Official Kaggle Competition: https://www.kaggle.com/c/youtube8m-2019
This repo contains the 13th place solution for training and evaluating machine learning models over the YouTube-8M dataset. This is our solution for 3rd Youtube8M Video Understanding Challenge on Kaggle and presented at the International Conference on Computer Vision (ICCV) 2019. The code gives an end-to-end working example for reading the dataset, training a TensorFlow model, and evaluating the performance of the model.
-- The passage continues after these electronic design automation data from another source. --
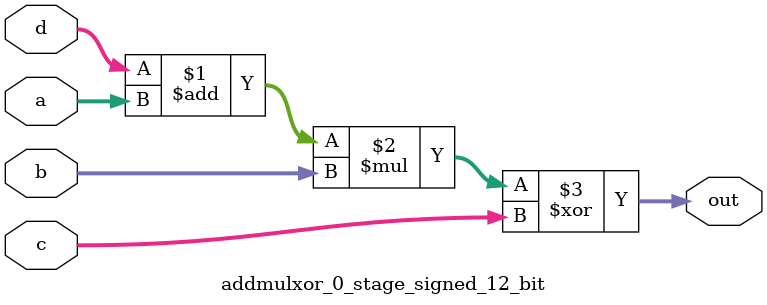
<source format=sv>
(* use_dsp = "yes" *) module addmulxor_0_stage_signed_12_bit(
	input signed [11:0] a,
	input signed [11:0] b,
	input signed [11:0] c,
	input signed [11:0] d,
	output [11:0] out
	);

	assign out = ((d + a) * b) ^ c;
endmodule

</source>
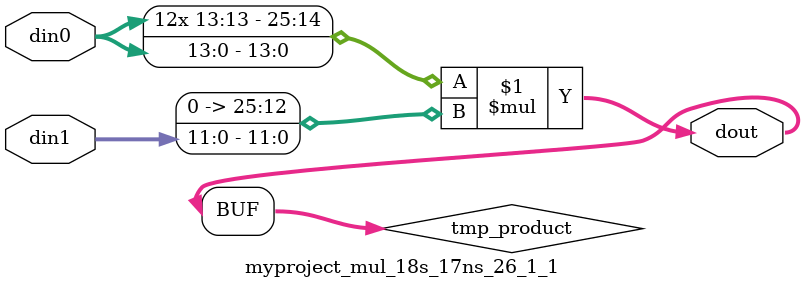
<source format=v>

`timescale 1 ns / 1 ps

  module myproject_mul_18s_17ns_26_1_1(din0, din1, dout);
parameter ID = 1;
parameter NUM_STAGE = 0;
parameter din0_WIDTH = 14;
parameter din1_WIDTH = 12;
parameter dout_WIDTH = 26;

input [din0_WIDTH - 1 : 0] din0; 
input [din1_WIDTH - 1 : 0] din1; 
output [dout_WIDTH - 1 : 0] dout;

wire signed [dout_WIDTH - 1 : 0] tmp_product;












assign tmp_product = $signed(din0) * $signed({1'b0, din1});









assign dout = tmp_product;







endmodule

</source>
Please check the official github repository: https://github.com/google/youtube-8m and the Starter Code
Team name: Team Locust
Members:
Leaderboard
Standard frame-level models We first tried out the models from 1st and 2nd competition wining solutions, including different variations of netVlad, DBoF and LSTM. With the standard training on regular training set, the best result is similar to frame-level DBoF baseline model in the leaderboard (I think we joined the competition mid-July and it took us one month to achieve this. Before that we were stuck into a silly problem. We always used Excel to open the large predictions.csv file. But somehow Excel will automatically modify the large cell and make the submission failed. It let us feels like I should keep segmentmaxpred, which is total number of segment outputs per entity, very low. Anyway, we figured it out after long time).
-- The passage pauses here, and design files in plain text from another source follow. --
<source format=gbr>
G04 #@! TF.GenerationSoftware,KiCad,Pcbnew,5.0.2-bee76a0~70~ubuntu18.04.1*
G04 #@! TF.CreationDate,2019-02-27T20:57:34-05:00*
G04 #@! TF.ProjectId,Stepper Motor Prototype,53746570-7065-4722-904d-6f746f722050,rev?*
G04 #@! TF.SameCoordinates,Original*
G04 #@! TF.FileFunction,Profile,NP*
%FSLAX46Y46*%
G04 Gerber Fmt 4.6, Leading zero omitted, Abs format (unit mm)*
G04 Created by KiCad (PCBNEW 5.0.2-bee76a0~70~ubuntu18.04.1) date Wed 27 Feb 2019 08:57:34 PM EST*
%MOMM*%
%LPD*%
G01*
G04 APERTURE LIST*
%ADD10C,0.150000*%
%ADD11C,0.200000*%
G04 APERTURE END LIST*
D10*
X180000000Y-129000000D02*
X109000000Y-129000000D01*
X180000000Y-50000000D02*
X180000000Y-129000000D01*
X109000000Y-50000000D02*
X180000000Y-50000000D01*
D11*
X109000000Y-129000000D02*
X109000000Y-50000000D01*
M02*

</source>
Fine-tuning on validation set with segment labels
The next thing we tried out and worked is fine-tuning on the labelled segments on the validation dataset. It will generally give us aprox 0.04 improvement. Our training goes into two phases: Phase 1, we trained the model on 1.4 TB regular training set. Phase 2, we fine-tuned the model on the validation set with segment labels. There are usually around 60K training steps in phase 1 and we only did around 2000~3000 steps of fine-tuning. We found that more steps of fine-tuning lead to worst results. Probably it is because more fine-tuning steps will lead the model to overfit validation dataset, whose size is comparable much smaller to regular training dataset.
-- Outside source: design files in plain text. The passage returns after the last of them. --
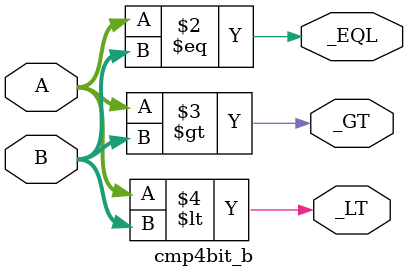
<source format=v>
/* 4 bits comparator in behavior level */
module cmp4bit_b(A, B, _EQL, _GT, _LT);
    input   [3:0]   A, B;
    output          _EQL, _GT, _LT;

    reg             _EQL, _GT, _LT;

    always@(A or B) begin
            _EQL = (A == B);
            _GT = (A > B);
            _LT = (A < B);
    end

endmodule

</source>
Attention/Multi-attention model
In the regular training set, we have frames across whole video. In the validation set and testing set, we have 5-frames segments. To bridge the gap between regular training set and validation set, we decided to formulate the problem as a multi-instance learning problem and use the attention weights to select important frames in the video. In our model, each frame will go through an attention network to obtain the attention weight of that frame. Then we pooled the frames based on the attention weights and used MoE/logistic model to obtain the final prediction. We also use gating mechanism in the attention network as shown in the paper(https://arxiv.org/pdf/1802.04712.pdf). As our problem is a multi-class classification problem, we also considered that different high-level topics may require different attention network to learn the weights. We also trained multiple (8 or 16 in final submission) attention networks to emphasize the different important frames in different topics of videos. Finally, we pooled the output from each of attention network in our model. Our best individual model in public LB is 0.772.
Loss function and final ensemble As in the final testing set, the segments only come from 1000 classes. In the loss function, we gave those 1000 classes more weights. Our final ensemble consists of 3 multi-attention models, 3 attention models, 2 DBoF models, 2 CNN models, 1 netVlad model and 1 LSTM model.
What was tried but didn’t work
We put a lot of effort on data augmentation and semi-supervised learning. In the beginning, we tried to use our best model to predict segments in the regular training dataset and choose top segments as our new training set. We also tried to pseudo-label the testing dataset. We chose top 200 segments from our best submission and fine-tuned the model based on that. Both methods didn’t work out. One possible reason is we did not blend them with standard validation dataset during the fine-tuning. How we label these segments and how we use them require more experiments.